* **Exercise**
Without skipping any entry, transcribe the data word for word.
(Excerpted records)
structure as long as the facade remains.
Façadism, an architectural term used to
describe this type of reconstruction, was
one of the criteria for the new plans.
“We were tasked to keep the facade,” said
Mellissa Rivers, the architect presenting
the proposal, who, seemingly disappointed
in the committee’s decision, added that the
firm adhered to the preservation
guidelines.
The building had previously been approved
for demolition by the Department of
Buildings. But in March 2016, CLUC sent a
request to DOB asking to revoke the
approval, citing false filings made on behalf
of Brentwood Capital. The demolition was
(End Excerpted records)
* **Expected answer**
structure as long as the facade remains.
Façadism, an architectural term used to
describe this type of reconstruction, was
one of the criteria for the new plans.
“We were tasked to keep the facade,” said
Mellissa Rivers, the architect presenting
the proposal, who, seemingly disappointed
in the committee’s decision, added that the
firm adhered to the preservation
guidelines.
The building had previously been approved
for demolition by the Department of
Buildings. But in March 2016, CLUC sent a
request to DOB asking to revoke the
approval, citing false filings made on behalf
of Brentwood Capital. The demolition was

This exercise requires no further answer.